Unfortunately I'm out! So bummed I'm gonna miss this and I guarantee you I'd rather be there with you guys than where I have to go instead...
Have fun everyone!

1) Kendal (Notloudenuf) – 2017 Honda CR-V all stock
2) Jeremy (Sleeves) - VW Golf R
3) Clay (claydo) - Chevy Cobalt
4) Jeff (CBS13WRX) - 2017 VW Jetta (DIYMA guy)
5) Jim (Acceptor) - 11 Civic[/QUOTE]


----------



## CBS13WRX (Mar 5, 2013)

I am going to have to withdrawal as well. I went to finals last weekend and my approval to leave the state for another weekend has been revoked from my P.O. Please accept my deepest apologies.

1) Kendal (Notloudenuf) – 2017 Honda CR-V all stock
2) Jeremy (Sleeves) - VW Golf R
3) Clay (claydo) - Chevy Cobalt
4) Jim (Acceptor) - 11 Civic[/QUOTE]


----------



## Notloudenuf (Sep 14, 2008)

*THIS MEET IS CANCELLED*


----------



## Notloudenuf (Sep 14, 2008)

How about a winter meet around mid January?


----------



## BigAl205 (May 20, 2009)

I'm in!


----------



## Acceptor (Apr 19, 2016)

I should be able to make it.


----------



## bertholomey (Dec 27, 2007)

I'm there (barring big snow fall....)


----------



## bose301s (Dec 8, 2008)

bertholomey said:


> I'm there (barring big snow fall....)


Supposed to be a warm winter, we should be good.

At this time I plan on being there.


----------



## WhereAmEye? (Jun 17, 2013)

I’m in. Hopefully one of us will fix the Honda head unit by then ha. 

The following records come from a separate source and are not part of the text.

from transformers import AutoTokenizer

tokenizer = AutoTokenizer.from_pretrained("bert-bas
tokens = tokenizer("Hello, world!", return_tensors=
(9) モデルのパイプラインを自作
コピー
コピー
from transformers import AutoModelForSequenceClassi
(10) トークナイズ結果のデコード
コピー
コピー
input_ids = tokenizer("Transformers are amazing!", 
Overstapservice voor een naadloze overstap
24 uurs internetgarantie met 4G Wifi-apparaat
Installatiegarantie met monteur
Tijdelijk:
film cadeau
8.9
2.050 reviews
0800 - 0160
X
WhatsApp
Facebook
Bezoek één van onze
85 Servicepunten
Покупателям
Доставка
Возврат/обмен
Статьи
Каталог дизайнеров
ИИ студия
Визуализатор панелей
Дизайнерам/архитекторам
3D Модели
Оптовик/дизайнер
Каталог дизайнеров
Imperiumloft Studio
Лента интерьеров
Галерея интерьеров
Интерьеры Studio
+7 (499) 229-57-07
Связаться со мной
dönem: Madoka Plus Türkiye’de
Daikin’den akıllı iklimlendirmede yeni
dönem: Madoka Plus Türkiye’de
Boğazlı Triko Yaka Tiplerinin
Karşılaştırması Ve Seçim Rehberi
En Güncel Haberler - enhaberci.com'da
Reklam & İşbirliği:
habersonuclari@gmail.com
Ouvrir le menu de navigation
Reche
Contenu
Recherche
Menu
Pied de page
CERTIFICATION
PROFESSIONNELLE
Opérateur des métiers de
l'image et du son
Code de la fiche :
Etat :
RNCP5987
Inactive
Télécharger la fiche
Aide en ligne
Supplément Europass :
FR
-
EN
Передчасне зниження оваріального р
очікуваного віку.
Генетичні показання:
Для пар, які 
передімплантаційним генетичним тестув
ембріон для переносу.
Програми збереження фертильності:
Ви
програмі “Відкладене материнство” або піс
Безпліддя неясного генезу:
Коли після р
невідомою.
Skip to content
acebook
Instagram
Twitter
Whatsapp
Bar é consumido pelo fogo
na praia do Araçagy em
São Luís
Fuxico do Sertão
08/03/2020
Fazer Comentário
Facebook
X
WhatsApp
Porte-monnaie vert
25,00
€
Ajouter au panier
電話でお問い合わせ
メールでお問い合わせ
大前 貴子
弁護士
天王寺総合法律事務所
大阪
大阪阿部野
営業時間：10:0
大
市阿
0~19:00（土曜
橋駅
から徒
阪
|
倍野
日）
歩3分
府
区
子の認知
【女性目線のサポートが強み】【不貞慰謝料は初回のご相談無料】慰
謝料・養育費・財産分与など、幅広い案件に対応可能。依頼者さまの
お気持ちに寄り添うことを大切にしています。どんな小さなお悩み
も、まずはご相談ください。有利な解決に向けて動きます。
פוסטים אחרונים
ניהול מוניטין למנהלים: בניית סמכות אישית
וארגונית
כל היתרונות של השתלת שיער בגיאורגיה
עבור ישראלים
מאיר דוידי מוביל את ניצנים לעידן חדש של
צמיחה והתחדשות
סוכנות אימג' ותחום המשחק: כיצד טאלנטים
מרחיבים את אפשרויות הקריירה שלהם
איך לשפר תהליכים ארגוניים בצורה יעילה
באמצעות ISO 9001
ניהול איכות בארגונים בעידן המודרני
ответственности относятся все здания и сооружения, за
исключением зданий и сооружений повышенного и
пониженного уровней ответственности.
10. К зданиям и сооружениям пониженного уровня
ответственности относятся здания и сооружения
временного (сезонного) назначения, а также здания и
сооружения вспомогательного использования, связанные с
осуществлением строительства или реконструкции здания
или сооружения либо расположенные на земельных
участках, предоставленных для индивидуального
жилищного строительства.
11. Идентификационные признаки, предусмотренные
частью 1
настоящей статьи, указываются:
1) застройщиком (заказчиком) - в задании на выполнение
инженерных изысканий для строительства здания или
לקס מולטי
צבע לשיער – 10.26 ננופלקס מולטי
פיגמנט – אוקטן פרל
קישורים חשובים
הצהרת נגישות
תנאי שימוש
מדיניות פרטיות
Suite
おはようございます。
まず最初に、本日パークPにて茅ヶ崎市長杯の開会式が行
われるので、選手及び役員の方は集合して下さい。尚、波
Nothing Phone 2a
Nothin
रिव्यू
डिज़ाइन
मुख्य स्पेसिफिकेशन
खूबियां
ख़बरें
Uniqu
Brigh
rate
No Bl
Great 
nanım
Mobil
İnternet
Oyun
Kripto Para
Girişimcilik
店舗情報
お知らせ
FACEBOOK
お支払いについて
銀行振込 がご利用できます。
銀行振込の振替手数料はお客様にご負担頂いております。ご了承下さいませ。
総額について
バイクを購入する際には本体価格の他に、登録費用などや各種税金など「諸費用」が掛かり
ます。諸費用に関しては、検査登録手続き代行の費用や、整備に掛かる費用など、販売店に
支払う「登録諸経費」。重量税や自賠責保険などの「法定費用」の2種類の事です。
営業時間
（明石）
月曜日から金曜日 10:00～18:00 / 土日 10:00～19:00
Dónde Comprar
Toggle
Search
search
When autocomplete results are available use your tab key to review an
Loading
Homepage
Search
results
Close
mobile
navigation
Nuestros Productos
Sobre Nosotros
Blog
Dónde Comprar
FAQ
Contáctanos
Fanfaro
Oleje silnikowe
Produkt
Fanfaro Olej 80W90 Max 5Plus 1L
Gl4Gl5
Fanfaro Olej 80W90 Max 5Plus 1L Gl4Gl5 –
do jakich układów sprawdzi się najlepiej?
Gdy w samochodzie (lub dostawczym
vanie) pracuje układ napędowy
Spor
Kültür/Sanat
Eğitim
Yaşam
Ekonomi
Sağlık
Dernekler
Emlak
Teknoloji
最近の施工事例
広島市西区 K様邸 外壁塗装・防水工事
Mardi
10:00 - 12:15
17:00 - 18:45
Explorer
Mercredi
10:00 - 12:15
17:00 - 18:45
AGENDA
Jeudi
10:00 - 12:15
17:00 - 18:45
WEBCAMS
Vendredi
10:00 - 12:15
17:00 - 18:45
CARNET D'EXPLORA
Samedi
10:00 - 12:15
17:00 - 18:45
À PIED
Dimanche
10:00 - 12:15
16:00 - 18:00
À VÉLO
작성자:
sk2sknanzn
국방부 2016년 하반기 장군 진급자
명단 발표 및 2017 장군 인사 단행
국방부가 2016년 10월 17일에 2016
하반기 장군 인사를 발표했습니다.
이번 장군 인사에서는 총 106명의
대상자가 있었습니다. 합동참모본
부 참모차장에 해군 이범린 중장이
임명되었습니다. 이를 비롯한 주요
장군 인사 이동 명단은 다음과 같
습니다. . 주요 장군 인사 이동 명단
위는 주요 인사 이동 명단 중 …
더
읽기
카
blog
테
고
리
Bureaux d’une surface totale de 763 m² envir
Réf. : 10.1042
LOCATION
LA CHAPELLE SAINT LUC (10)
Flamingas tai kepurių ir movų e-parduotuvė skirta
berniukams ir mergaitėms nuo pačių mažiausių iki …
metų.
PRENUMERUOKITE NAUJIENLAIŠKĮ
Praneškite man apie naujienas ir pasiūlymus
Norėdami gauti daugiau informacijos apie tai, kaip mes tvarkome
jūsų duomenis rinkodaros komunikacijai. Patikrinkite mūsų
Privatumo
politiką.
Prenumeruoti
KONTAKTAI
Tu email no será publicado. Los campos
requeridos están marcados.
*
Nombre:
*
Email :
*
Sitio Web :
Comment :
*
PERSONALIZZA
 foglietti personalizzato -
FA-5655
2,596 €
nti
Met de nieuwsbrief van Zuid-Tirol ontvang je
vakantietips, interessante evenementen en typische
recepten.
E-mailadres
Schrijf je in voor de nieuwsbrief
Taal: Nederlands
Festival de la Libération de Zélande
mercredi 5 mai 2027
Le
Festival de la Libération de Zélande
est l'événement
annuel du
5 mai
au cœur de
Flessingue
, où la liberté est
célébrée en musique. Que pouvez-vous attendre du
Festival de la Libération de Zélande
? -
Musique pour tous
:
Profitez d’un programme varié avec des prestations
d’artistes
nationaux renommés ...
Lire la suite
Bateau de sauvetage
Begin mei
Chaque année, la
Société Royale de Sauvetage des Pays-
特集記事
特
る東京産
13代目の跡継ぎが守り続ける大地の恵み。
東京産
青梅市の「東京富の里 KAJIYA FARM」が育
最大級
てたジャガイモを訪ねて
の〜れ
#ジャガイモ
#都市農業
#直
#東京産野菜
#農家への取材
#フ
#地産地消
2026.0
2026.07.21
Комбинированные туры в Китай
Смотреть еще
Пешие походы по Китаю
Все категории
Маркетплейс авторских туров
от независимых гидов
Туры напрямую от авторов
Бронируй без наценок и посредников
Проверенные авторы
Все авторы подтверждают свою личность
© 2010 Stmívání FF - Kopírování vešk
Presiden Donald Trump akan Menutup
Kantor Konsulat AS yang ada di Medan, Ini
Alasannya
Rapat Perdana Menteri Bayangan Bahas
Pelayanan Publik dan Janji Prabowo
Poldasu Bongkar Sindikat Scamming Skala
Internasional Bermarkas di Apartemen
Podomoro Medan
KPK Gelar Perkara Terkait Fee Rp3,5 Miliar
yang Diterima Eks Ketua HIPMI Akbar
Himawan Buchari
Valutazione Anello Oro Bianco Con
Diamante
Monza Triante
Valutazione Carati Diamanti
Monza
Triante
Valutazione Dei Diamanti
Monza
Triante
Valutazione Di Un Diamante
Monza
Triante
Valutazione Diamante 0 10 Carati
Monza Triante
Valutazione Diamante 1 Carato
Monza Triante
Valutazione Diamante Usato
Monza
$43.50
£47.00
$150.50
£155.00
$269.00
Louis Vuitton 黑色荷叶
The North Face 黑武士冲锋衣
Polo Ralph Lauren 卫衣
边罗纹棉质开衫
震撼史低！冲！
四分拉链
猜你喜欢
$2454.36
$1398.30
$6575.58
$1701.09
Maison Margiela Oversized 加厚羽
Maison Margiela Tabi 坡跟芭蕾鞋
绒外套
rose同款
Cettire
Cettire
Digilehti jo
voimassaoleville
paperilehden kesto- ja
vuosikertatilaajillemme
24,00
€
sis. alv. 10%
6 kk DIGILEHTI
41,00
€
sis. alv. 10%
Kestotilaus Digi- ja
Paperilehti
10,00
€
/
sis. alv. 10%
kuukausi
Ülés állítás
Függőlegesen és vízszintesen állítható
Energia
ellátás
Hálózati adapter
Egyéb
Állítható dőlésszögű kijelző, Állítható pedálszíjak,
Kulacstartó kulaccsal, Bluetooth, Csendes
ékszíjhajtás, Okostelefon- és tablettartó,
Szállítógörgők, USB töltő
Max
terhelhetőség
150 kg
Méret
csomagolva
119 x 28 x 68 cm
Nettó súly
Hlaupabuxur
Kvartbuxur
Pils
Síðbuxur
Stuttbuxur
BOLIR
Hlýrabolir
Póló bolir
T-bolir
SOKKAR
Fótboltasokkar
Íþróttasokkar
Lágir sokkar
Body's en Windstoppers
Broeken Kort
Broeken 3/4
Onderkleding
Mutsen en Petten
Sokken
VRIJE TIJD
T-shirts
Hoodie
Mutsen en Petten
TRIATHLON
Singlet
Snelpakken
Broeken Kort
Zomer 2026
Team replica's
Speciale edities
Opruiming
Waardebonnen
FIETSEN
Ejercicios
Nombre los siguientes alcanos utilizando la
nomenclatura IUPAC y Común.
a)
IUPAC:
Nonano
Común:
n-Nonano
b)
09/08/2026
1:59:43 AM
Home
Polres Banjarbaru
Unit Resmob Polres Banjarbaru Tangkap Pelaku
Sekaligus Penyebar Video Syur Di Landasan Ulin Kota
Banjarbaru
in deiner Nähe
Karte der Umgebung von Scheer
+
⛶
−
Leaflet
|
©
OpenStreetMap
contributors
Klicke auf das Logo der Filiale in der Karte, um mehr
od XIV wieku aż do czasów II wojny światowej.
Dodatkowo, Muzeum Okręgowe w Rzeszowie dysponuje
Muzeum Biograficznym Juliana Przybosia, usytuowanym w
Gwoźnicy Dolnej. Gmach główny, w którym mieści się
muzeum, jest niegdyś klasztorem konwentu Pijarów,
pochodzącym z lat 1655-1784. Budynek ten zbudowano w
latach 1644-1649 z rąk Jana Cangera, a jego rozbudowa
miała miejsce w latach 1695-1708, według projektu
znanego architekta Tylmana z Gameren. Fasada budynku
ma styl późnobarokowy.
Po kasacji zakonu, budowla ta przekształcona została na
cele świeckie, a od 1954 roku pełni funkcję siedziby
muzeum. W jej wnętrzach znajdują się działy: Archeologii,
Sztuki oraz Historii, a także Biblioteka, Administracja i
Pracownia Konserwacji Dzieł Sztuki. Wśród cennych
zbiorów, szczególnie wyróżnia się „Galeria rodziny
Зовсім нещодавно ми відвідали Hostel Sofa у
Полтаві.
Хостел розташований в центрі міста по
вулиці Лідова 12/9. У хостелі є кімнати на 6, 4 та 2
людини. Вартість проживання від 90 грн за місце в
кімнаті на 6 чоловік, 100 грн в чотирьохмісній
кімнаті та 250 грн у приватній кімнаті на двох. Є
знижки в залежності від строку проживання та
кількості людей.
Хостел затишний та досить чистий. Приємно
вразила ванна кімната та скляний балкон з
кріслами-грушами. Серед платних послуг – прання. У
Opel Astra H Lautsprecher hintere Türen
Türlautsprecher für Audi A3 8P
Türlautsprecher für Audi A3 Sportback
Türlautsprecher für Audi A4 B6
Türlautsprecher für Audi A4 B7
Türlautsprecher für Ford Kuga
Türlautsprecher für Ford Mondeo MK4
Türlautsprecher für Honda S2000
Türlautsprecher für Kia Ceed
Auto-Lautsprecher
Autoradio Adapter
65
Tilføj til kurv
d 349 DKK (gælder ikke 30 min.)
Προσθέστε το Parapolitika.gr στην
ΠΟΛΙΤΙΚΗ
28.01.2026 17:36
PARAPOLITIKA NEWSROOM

Sent from my iPhone using Tapatalk


----------



## KrautNotRice (Nov 2, 2015)

Yep that sounds great! Looking forward to it.


----------



## EcoRS (Oct 24, 2017)

When is the January meet tentatively scheduled? I'd like to spectate and learn - as I'm an old audio guy who's just now getting back into it and re-learning who's who regarding old and new brands.


----------



## Darkrider (May 11, 2012)

EcoRS said:


> When is the January meet tentatively scheduled? I'd like to spectate and learn - as I'm an old audio guy who's just now getting back into it and re-learning who's who regarding old and new brands.


Where are you located? I'm sure someone is local to you and could probably get you up to speed a lot quicker than waiting till January.


----------



## Notloudenuf (Sep 14, 2008)

EcoRS said:


> When is the January meet tentatively scheduled? I'd like to spectate and learn - as I'm an old audio guy who's just now getting back into it and re-learning who's who regarding old and new brands.


Tentative date is Saturday January 20, 2018


----------



## EcoRS (Oct 24, 2017)

Darkrider said:


> Where are you located? I'm sure someone is local to you and could probably get you up to speed a lot quicker than waiting till January.


I'm in the Southern Pines/Pinehurst area.


----------



## naiku (May 28, 2008)

Notloudenuf said:


> Tentative date is Saturday January 20, 2018


Gonna say 50/50 for this, I really want to make it down. Always have a great time down there, mostly going to depend on weather in January (and me fixing various, non audio related, electrical issues with the car)!!


----------



## Notloudenuf (Sep 14, 2008)

Hope everyone can make it

http://www.diymobileaudio.com/forum...ma/375706-ncsq-winter-2018-a.html#post5172034

Please check in with your name and car so I can get a count


----------



## bertholomey (Dec 27, 2007)

I am hopeful that I can make it 

Jason - 2013 BRZ


----------



## bertholomey (Dec 27, 2007)

Well, once again, I have to state my regrets. I was extremely frustrated to receive an email stating an Investigator Meeting was rescheduled for this weekend. So instead of enjoying friends and the hobby, I'm going to be in Orlando learning about Diabetic Gastroparesis


----------